Good performances come from the heart, and while I was working out in LA no director could pull passion from a performer quite like Sophie Muller.
I was able to work with Sophie on the set of Selena Gomez music video "Good for You". She sat in a laid back green recliner watching a monitor while Selena performed, and after a couple takes they would sit together and talk about her performance. Now "Good for You", as you can tell just from one listen, is a fairly complex song. It's an attempt to put into the words the pride and passion we feel when we want to look good for a person precious to us. It's a song that applies equally to both men and women, and it's a song that is hard to put a visual to.

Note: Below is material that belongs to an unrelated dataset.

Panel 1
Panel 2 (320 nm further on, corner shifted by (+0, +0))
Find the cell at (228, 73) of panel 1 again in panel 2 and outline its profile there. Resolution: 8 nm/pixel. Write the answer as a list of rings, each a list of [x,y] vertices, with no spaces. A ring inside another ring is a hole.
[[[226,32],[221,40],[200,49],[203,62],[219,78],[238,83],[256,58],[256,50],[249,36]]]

But Sophie did it, and she did a fantastic job.
Sophie's music video's are unique in that they encapsulate the very feeling that the artist seeks to convey through the song.
Just to further help me illustrate my point, take a look at a music video that she directed early on in her career.

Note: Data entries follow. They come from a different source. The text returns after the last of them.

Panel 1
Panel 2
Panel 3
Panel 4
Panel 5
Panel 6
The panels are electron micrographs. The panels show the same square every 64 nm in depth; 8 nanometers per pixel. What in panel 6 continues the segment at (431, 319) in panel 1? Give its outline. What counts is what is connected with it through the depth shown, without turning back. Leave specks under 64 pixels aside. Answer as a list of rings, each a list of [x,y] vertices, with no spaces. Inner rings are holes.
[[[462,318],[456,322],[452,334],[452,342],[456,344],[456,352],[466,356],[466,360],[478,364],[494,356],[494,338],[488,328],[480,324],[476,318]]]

That soft light that so delicate fell upon Selena is no where to be found here, instead Annie Lennox is blasted with a spotlight so bright that on that day she was probably visible from space. Annie doesn't pay any attention to the viewer, instead she cocks her head triumphantly to an invisible audience and gives a performance that it is far more theatrical in nature. We get an uneasy feeling from watching this, it's a satire of course, but presented in a way that seems all to familiar.
Both songs are about feeling, or at least wanting to feel beautiful Yet we can tell from the visuals that there is a distinct contextual difference.
Selena want's to be beautiful in a way that feels comfortable. We see her at her most vulnerable, and in that way we feel as though we've entered an intimate space.
Annie, is presented in a way that makes her look unobtainable, the camera never wants to get in too close. Her body language is closed off and she moves in way that only a jewelry box ballerina can.
Sophie does so much to communicate the emotional weight behind the artist's work, and I cannot think of a single director that can bring out a performance in the way she can!